Тогда мы еще воспринимали праздник Дня защиты детей как «защитите нас – мы же дети! Дети цветов», а уже через два-три года отмечали его, обзаведясь собственными детьми, которым требовалась защита от нас и нами одновременно…
Кстати, вспомнил одну забавную особенность тогдашних хиппи: многие заводили дома белых крыс и часто ездили с ними по городу. Держались они у нас на загривке, прячась в длинных волосах. Существа они были крайне мирные, но любопытные, и когда высовывались в метро посмотреть на публику своими близорукими альбиносскими глазами, сильно пугали окружающих.

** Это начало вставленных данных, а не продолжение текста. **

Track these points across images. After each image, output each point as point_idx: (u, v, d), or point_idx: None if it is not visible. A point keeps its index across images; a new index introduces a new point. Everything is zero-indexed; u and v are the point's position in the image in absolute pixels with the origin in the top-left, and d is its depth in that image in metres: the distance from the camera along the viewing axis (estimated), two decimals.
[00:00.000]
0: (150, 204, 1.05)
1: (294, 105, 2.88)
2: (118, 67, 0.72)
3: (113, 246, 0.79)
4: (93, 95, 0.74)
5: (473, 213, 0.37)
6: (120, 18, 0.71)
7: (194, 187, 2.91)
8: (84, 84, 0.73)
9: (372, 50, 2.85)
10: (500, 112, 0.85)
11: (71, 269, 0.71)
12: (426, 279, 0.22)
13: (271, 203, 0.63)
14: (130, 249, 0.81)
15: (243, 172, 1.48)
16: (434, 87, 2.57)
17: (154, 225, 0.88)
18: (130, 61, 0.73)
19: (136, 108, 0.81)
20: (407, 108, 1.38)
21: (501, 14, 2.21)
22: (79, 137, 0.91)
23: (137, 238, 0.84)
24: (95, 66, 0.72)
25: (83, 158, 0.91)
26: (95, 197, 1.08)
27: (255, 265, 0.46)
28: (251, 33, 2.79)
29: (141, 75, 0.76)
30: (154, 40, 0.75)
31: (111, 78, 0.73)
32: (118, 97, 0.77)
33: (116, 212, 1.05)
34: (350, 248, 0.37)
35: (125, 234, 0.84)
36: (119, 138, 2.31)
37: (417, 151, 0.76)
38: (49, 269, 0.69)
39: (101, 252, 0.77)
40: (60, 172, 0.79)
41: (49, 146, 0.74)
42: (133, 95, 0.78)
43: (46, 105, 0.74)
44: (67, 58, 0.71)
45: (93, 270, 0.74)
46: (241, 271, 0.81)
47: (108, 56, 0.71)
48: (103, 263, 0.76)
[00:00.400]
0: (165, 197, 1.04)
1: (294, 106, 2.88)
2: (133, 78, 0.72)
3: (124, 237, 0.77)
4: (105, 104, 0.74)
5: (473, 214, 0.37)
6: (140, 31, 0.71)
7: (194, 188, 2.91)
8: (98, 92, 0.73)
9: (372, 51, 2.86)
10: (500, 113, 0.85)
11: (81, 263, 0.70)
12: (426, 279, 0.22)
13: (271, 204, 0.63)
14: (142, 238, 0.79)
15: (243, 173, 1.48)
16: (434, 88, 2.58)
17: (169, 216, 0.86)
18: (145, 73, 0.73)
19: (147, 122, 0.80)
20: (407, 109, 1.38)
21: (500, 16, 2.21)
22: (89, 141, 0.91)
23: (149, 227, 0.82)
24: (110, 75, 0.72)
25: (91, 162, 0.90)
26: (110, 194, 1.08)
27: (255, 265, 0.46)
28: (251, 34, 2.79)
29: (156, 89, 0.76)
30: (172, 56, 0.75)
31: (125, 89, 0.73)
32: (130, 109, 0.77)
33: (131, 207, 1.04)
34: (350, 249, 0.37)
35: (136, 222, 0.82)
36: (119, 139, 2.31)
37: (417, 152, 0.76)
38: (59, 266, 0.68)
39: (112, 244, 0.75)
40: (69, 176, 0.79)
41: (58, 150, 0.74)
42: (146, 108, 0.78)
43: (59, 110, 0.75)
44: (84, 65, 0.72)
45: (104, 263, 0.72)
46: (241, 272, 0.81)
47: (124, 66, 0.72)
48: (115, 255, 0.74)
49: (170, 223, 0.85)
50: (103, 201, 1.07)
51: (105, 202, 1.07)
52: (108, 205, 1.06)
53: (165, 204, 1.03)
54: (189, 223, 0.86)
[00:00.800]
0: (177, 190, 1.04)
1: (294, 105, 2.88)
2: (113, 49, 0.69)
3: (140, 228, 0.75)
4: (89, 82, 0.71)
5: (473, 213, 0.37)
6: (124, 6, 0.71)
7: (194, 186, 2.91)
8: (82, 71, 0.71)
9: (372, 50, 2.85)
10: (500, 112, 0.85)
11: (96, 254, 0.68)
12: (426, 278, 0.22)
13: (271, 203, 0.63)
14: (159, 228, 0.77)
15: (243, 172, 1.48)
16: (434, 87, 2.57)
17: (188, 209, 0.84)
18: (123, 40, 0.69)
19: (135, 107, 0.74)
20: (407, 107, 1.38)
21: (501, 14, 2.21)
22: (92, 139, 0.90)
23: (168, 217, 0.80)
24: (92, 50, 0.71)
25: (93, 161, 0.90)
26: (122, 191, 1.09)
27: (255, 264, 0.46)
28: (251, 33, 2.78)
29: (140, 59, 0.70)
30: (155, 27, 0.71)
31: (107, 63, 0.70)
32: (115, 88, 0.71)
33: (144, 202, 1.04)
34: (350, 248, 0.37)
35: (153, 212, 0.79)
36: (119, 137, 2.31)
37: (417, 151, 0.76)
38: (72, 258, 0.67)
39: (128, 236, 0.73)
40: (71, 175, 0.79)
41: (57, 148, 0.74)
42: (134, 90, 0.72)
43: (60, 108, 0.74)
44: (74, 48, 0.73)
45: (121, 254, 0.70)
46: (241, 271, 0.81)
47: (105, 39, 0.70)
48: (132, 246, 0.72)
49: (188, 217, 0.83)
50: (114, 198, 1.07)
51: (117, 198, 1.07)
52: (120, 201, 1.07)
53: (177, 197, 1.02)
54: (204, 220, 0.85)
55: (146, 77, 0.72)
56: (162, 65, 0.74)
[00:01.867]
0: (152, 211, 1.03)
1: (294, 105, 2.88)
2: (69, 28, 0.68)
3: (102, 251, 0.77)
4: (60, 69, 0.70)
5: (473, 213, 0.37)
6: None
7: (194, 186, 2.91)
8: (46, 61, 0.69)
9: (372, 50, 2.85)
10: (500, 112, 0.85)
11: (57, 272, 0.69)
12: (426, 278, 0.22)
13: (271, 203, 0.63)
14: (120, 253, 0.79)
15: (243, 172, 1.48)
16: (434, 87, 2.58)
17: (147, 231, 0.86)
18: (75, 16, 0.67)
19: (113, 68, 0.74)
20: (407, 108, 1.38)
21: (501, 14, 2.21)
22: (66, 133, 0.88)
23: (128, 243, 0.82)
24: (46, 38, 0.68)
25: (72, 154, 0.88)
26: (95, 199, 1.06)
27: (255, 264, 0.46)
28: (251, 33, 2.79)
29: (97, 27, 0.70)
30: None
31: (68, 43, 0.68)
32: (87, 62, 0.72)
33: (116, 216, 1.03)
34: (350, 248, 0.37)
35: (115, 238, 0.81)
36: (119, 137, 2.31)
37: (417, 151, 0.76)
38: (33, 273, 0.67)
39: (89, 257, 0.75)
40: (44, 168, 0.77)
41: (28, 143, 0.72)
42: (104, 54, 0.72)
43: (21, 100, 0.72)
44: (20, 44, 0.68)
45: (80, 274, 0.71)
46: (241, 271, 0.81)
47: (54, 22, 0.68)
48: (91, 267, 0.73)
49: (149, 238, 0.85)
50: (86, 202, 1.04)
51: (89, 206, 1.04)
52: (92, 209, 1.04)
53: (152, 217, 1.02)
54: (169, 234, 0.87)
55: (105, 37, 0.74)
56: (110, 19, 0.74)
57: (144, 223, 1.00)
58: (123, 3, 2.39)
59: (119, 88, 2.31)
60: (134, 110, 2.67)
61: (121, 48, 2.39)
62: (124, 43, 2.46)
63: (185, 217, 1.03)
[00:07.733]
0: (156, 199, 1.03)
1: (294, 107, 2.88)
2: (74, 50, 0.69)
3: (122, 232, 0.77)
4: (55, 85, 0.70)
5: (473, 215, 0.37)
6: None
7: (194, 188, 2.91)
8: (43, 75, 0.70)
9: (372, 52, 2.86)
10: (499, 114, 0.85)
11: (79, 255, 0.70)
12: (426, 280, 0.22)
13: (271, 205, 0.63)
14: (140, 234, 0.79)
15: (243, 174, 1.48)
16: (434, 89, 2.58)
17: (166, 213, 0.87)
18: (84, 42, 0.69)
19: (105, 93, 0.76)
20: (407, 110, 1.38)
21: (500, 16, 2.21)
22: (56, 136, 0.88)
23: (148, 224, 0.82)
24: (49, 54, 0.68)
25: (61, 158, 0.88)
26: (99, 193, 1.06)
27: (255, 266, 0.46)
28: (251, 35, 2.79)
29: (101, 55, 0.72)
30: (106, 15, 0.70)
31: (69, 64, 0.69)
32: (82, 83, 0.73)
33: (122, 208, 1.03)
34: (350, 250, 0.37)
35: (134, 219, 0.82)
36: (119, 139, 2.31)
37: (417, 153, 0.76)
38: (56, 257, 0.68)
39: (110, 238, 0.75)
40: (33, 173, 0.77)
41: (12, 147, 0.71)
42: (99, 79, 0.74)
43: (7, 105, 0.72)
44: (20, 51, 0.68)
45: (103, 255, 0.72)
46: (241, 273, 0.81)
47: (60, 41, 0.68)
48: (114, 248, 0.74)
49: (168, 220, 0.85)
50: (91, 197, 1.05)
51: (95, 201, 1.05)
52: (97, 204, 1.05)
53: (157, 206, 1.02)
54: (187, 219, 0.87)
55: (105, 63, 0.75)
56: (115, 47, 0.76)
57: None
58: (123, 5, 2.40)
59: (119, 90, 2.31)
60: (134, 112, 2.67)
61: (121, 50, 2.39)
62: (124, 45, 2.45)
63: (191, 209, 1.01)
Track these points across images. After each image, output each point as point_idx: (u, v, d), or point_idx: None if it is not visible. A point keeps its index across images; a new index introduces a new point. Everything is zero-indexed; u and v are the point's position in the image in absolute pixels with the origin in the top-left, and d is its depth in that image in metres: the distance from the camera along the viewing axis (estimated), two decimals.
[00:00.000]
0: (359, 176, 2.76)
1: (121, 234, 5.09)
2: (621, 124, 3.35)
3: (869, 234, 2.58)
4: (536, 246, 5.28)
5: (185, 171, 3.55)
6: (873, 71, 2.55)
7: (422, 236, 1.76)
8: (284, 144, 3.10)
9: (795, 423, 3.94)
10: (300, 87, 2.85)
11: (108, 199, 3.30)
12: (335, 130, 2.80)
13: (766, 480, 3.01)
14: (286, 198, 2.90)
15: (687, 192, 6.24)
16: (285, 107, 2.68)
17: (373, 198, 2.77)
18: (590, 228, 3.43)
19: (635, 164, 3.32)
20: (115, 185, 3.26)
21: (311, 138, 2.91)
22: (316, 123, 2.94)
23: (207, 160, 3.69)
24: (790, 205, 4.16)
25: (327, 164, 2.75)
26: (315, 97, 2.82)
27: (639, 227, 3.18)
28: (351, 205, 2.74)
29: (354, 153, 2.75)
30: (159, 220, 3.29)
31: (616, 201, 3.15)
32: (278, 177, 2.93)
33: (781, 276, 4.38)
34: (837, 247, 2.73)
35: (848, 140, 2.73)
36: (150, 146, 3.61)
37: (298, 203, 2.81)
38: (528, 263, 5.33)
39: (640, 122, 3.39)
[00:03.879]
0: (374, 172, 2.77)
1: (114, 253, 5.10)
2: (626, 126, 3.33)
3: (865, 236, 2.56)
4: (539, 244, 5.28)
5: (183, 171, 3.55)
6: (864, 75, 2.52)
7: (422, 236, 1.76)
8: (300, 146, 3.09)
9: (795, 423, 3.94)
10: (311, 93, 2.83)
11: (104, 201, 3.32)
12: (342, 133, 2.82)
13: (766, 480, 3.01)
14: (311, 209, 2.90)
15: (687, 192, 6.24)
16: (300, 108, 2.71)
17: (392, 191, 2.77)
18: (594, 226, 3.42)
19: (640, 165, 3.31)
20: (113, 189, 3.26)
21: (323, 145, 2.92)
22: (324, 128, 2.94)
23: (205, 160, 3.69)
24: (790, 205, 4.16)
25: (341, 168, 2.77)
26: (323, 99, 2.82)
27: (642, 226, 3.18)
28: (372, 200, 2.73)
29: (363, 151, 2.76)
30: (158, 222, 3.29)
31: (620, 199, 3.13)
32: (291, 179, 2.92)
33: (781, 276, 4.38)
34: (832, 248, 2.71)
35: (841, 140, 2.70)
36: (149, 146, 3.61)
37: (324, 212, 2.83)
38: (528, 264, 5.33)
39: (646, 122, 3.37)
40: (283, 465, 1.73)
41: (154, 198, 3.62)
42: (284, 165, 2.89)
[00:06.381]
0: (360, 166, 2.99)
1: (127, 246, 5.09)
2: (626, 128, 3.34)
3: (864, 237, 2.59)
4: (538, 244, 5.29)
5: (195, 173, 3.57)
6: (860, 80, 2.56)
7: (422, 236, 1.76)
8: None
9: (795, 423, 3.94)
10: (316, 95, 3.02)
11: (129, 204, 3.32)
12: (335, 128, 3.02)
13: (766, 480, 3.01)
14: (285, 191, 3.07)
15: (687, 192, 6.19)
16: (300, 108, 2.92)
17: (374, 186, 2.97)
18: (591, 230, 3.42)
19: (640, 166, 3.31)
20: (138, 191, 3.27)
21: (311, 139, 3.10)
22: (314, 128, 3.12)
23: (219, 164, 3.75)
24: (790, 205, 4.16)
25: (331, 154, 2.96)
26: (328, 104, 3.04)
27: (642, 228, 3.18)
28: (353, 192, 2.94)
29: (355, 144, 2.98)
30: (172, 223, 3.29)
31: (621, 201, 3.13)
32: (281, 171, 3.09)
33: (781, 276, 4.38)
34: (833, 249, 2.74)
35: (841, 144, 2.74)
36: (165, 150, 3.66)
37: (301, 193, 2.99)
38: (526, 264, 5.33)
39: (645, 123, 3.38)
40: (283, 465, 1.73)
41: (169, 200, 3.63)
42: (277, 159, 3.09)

У нас с Леной была тоже своя крыска, но однажды, оставив ее на несколько дней на холодильнике с водой и кормом, вернувшись, обнаружили ее пропажу. Родители мои с дачи за это время не возвращались, и вообще они относились терпимо к животному. Кошек в доме тоже не водилось, и ее пропажа осталась для нас тайной…
Свадьба Ромашки и Машки
В конце июня – начале июля 1986 года собрался Ромашка обженить Машку. Очень она к нему холодеть стала и на Артымона заглядываться. Положение надо было упрочить и занятого плацдарма врагу не отдавать! Его соперником в борьбе за меланхоличную и не очень добрую Машку с лицом, напоминающим блин, был прекрасный музыкант Артымон. Он частенько у нас дома тогда зависал и долго-долго мог тихонько играть какую-то невнятную «бакалею» и смотреть в глаза своими темными, как ночь, немигающими глазами, мелодично мурлыкать под свою музыку и улыбаться. Миша учился в Институте культуры или педагогическом, точно не помню, и с утра до ночи, где бы ни оказался, перебирал и перебирал струны гитары или клавиши пианино. Скучно для моего тугого уха, но очень профессионально. Улыбка блаженного гения не сходила с его уст. И так он увлекался этим делом, что от моей квартиры пехом, а потом в метро всю дорогу до самой «Тургеневской» он так и пел, так и струил струнами, и брови его то поднимались, то сгущались, и неслышный в подземном грохоте голос все выводил и выводил слова и мелодии…
Раз мы останавливались у него в Питере. Он минут двадцать не пел и не играл поначалу. А потом как пошел петь, как пошел легкими пробегами пальцев на пианино прямо над натруженным ухом струиться затейливым ручьем, подбирая какие-то все более вычурные мелодии, что мы не заметили, как заснули. А когда утром пробудились, он еще что-то такое джазил и еще больше улыбался от того, что нащупал какой-то необычно тонкий ход теперь уже на гитаре. А в следующую нашу ночевку он вообще сразу вышел за двойную дверь на лестницу трепать струны своей гитары тоже до утра, не обращая на окружающую жизнь никакого внимания. И при этом вроде бы не один жил. Но если видел, что на него обращают внимание, пел негромко песенки на свой оригинальный лад. Память у него была феноменальная, как у профессионала-песенника, – ни одного слова из нескольких тысяч песен не забудет!